Even if ur block size is 32, the effective number of registers used by your kernel is 64*registers_in_cubin…
So, effectively for kernels with lot of registers, you will be loosing if you are using 32 as your block size…
Check the CUDA occupancy calculator for a proof.
(I think it was either Seibert or SPWorly who found this out… or may be, my mem is wrong)
Thanks for you answers!
I have benchmarked a few kernels that actually run faster at a block size of 32 than 64. So don’t assume that 64 is always better.
@MisterAnderson42: It would be nice to see those kernels. Is it possible for you to share them for us?
Thanks!
Sure. One of them is here: [url=“https://codeblue.umich.edu/hoomd-blue/trac/browser/trunk/src/cuda/LJForceGPU.cu”]https://codeblue.umich.edu/hoomd-blue/trac/...a/LJForceGPU.cu[/url] . On GTX 280/285 / Tesla 1000 series, it consistently benchmarks faster with a block size of 32.

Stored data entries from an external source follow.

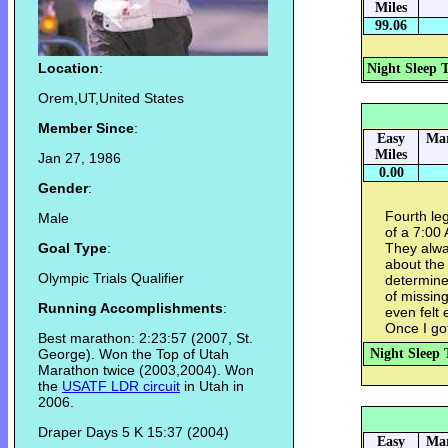
Miles
99.06
Location
:
Night Sleep 
Orem,UT,United States
Member Since
:
Easy
Mar
Miles
Jan 27, 1986
0.00
Gender
:
Fourth le
Male
of a 7:00
Goal Type
:
They alwa
about the
Olympic Trials Qualifier
determine
of missing
Running Accomplishments
:
even felt 
Once I go
Best marathon: 2:23:57 (2007, St.
George). Won the Top of Utah
Night Sleep 
Marathon twice (2003,2004). Won
the
USATF LDR circuit
in Utah in
2006.
Draper Days 5 K 15:37 (2004)
Easy
Mar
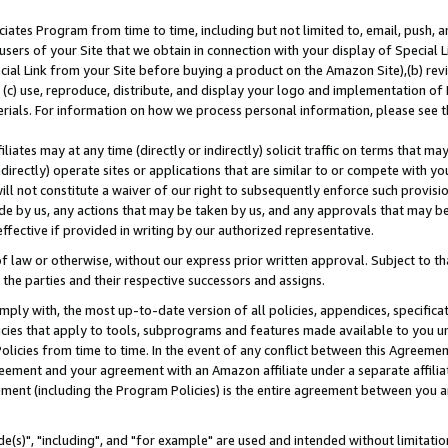
ates Program from time to time, including but not limited to, email, push, a
users of your Site that we obtain in connection with your display of Special
ial Link from your Site before buying a product on the Amazon Site),(b) revi
d (c) use, reproduce, distribute, and display your logo and implementation o
erials. For information on how we process personal information, please see t
iates may at any time (directly or indirectly) solicit traffic on terms that ma
ndirectly) operate sites or applications that are similar to or compete with your
ll not constitute a waiver of our right to subsequently enforce such provisi
e by us, any actions that may be taken by us, and any approvals that may b
effective if provided in writing by our authorized representative.
 law or otherwise, without our express prior written approval. Subject to that
 the parties and their respective successors and assigns.
ly with, the most up-to-date version of all policies, appendices, specificati
icies that apply to tools, subprograms and features made available to you u
Policies from time to time. In the event of any conflict between this Agreeme
Agreement and your agreement with an Amazon affiliate under a separate affil
ement (including the Program Policies) is the entire agreement between you 
e(s)", "including", and "for example" are used and intended without limitatio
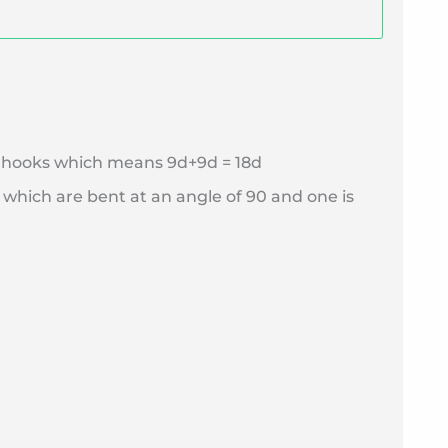
wo hooks which means 9d+9d = 18d
 which are bent at an angle of 90 and one is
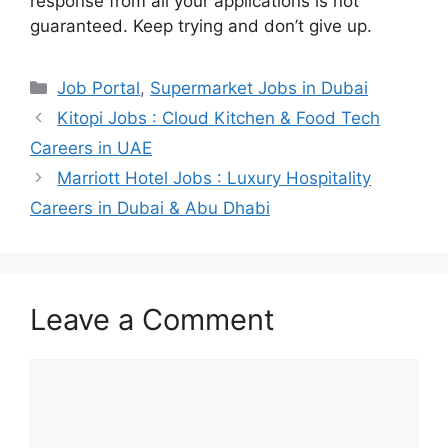
response from all your applications is not
guaranteed. Keep trying and don’t give up.
Categories
Job Portal
,
Supermarket Jobs in Dubai
Kitopi Jobs : Cloud Kitchen & Food Tech
Careers in UAE
Marriott Hotel Jobs : Luxury Hospitality
Careers in Dubai & Abu Dhabi
Leave a Comment
Comment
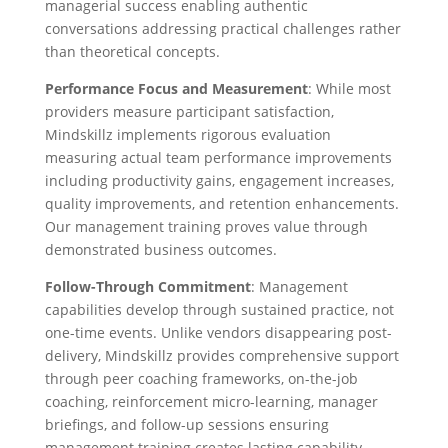
managerial success enabling authentic
conversations addressing practical challenges rather
than theoretical concepts.
Performance Focus and Measurement
: While most
providers measure participant satisfaction,
Mindskillz implements rigorous evaluation
measuring actual team performance improvements
including productivity gains, engagement increases,
quality improvements, and retention enhancements.
Our management training proves value through
demonstrated business outcomes.
Follow-Through Commitment
: Management
capabilities develop through sustained practice, not
one-time events. Unlike vendors disappearing post-
delivery, Mindskillz provides comprehensive support
through peer coaching frameworks, on-the-job
coaching, reinforcement micro-learning, manager
briefings, and follow-up sessions ensuring
management training creates lasting capability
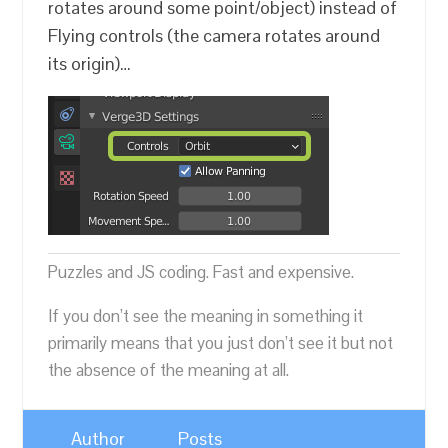
rotates around some point/object) instead of
Flying controls (the camera rotates around
its origin)…
Puzzles and JS coding. Fast and expensive.
If you don’t see the meaning in something it
primarily means that you just don’t see it but not
the absence of the meaning at all.
Author
Posts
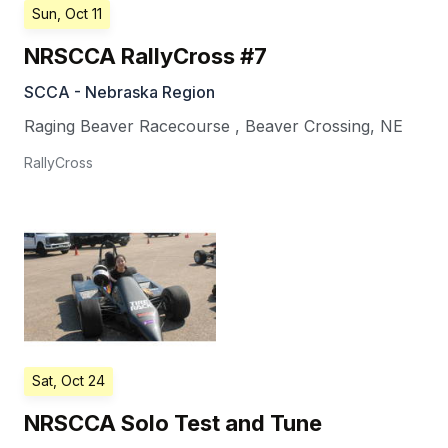
Sun, Oct 11
NRSCCA RallyCross #7
SCCA - Nebraska Region
Raging Beaver Racecourse
,
Beaver Crossing
,
NE
RallyCross
Sat, Oct 24
NRSCCA Solo Test and Tune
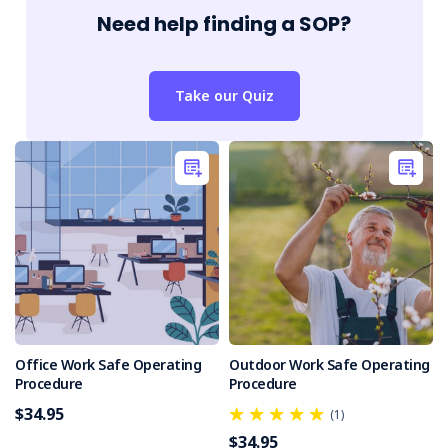
Need help finding a SOP?
Take our Quiz
Office Work Safe Operating
Outdoor Work Safe Operating
Procedure
Procedure
$34.95
(1)
$34.95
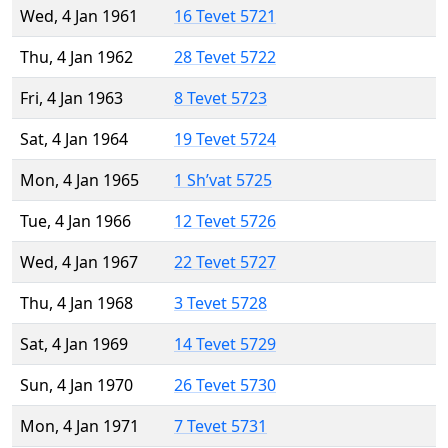
Wed, 4 Jan 1961
16 Tevet 5721
Thu, 4 Jan 1962
28 Tevet 5722
Fri, 4 Jan 1963
8 Tevet 5723
Sat, 4 Jan 1964
19 Tevet 5724
Mon, 4 Jan 1965
1 Sh’vat 5725
Tue, 4 Jan 1966
12 Tevet 5726
Wed, 4 Jan 1967
22 Tevet 5727
Thu, 4 Jan 1968
3 Tevet 5728
Sat, 4 Jan 1969
14 Tevet 5729
Sun, 4 Jan 1970
26 Tevet 5730
Mon, 4 Jan 1971
7 Tevet 5731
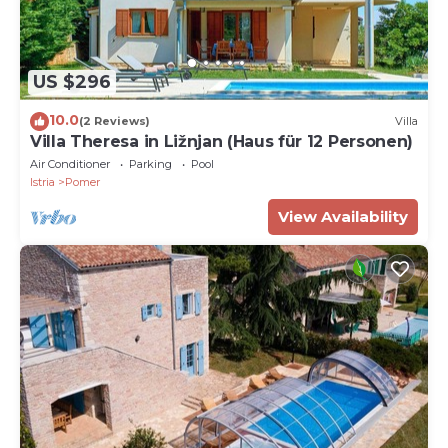
US $296
10.0
(2 Reviews)
Villa
Villa Theresa in Ližnjan (Haus für 12 Personen)
Air Conditioner
Parking
Pool
Istria
Pomer
View Availability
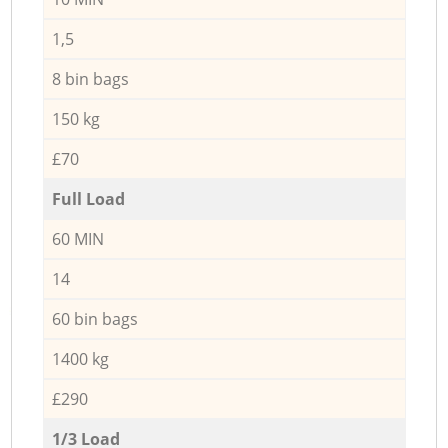
1,5
8 bin bags
150 kg
£70
Full Load
60 MIN
14
60 bin bags
1400 kg
£290
1/3 Load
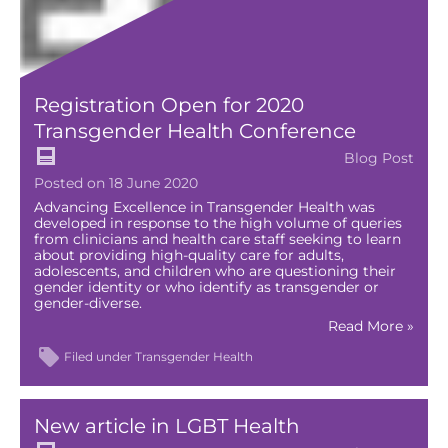
Registration Open for 2020
Transgender Health Conference
Blog Post
Posted on 18 June 2020
Advancing Excellence in Transgender Health was
developed in response to the high volume of queries
from clinicians and health care staff seeking to learn
about providing high-quality care for adults,
adolescents, and children who are questioning their
gender identity or who identify as transgender or
gender-diverse.
Read More »
Filed under
Transgender Health
New article in LGBT Health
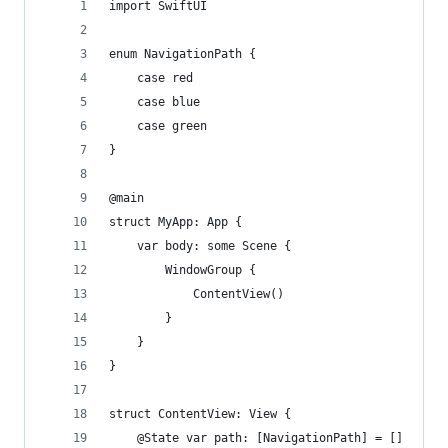
import SwiftUI
enum NavigationPath {
    case red
    case blue
    case green
}
@main
struct MyApp: App {
    var body: some Scene {
        WindowGroup {
            ContentView()
        }
    }
}
struct ContentView: View {
    @State var path: [NavigationPath] = []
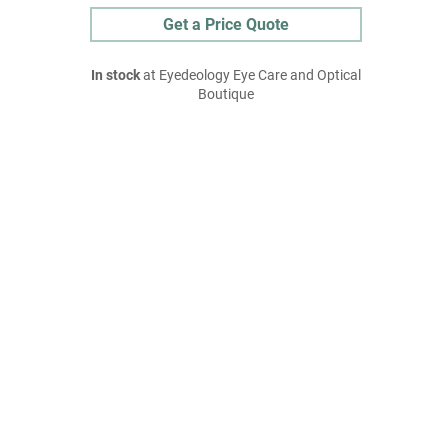
Get a Price Quote
In stock
at Eyedeology Eye Care and Optical
Boutique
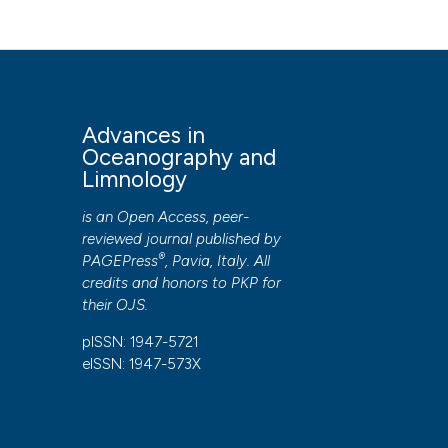
Oceanography and Limnology
,
9
(1).
https://doi.org/10.4
More Citation Formats
PAGEPress
has chosen to apply the
Creative Commons 
Advances in
to all manuscripts to be published.
Oceanography and
Limnology
is an Open Access, peer-
reviewed journal published by
®
PAGEPress
, Pavia, Italy. All
credits and honors to
PKP
for
their
OJS
.
pISSN: 1947-5721
eISSN: 1947-573X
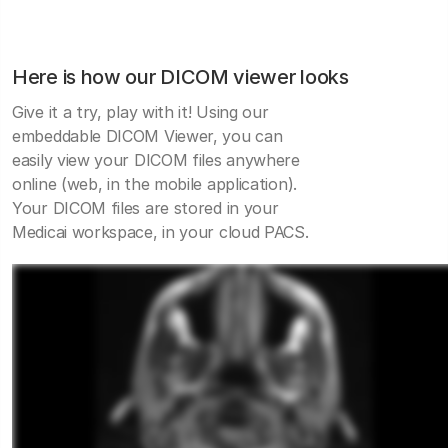
Here is how our DICOM viewer looks
Give it a try, play with it! Using our
embeddable DICOM Viewer, you can
easily view your DICOM files anywhere
online (web, in the mobile application).
Your DICOM files are stored in your
Medicai workspace, in your cloud PACS.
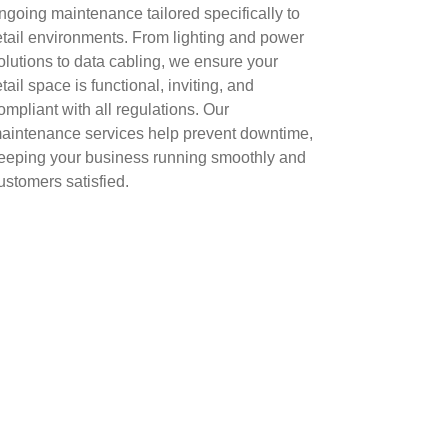
ngoing maintenance tailored specifically to
etail environments. From lighting and power
olutions to data cabling, we ensure your
etail space is functional, inviting, and
ompliant with all regulations. Our
aintenance services help prevent downtime,
eeping your business running smoothly and
ustomers satisfied.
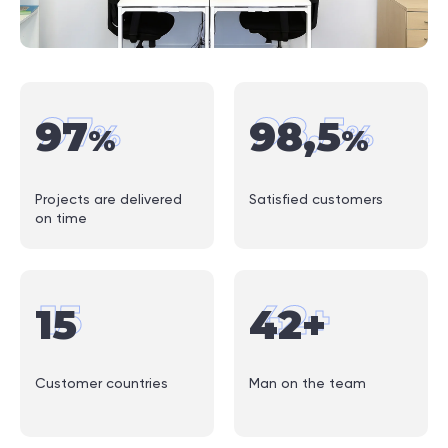
97
98
,
5
97
98
,
5
%
%
%
%
Projects are delivered
Satisfied customers
on time
15
42
+
15
42
+
Customer countries
Man on the team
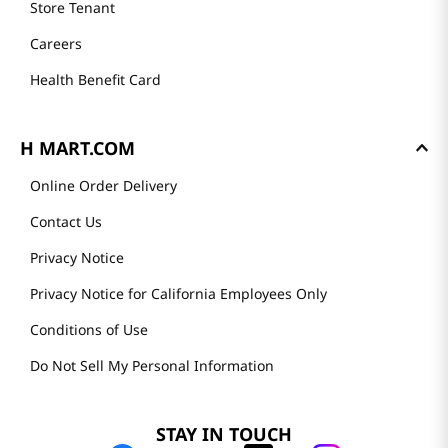
Store Tenant
Careers
Health Benefit Card
H MART.COM
Online Order Delivery
Contact Us
Privacy Notice
Privacy Notice for California Employees Only
Conditions of Use
Do Not Sell My Personal Information
STAY IN TOUCH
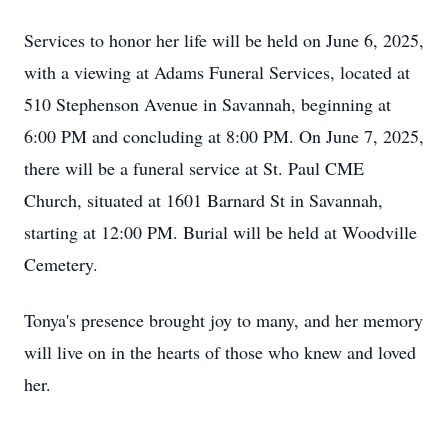
Services to honor her life will be held on June 6, 2025,
with a viewing at Adams Funeral Services, located at
510 Stephenson Avenue in Savannah, beginning at
6:00 PM and concluding at 8:00 PM. On June 7, 2025,
there will be a funeral service at St. Paul CME
Church, situated at 1601 Barnard St in Savannah,
starting at 12:00 PM. Burial will be held at Woodville
Cemetery.
Tonya's presence brought joy to many, and her memory
will live on in the hearts of those who knew and loved
her.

Do you have any idea why? The cost of __syncthreads() maybe? (Is syncthreads ignored/costless in 32-threads blocks?)
The only __syncthreads() in that kernel is in the initialization to load in a table, so I don’t think so.
The kernel is fully memory bandwidth bound with a semi-random access pattern. Perhaps running with 32 threads in a block lowers the contention for the memory bus? I don’t know and I don’t really try to. A benchmark sweeping block sizes will always find the fastest :)
For that specific semi-random access pattern ;) But in general, yes, benchmarking, benchmarking & benchmarking.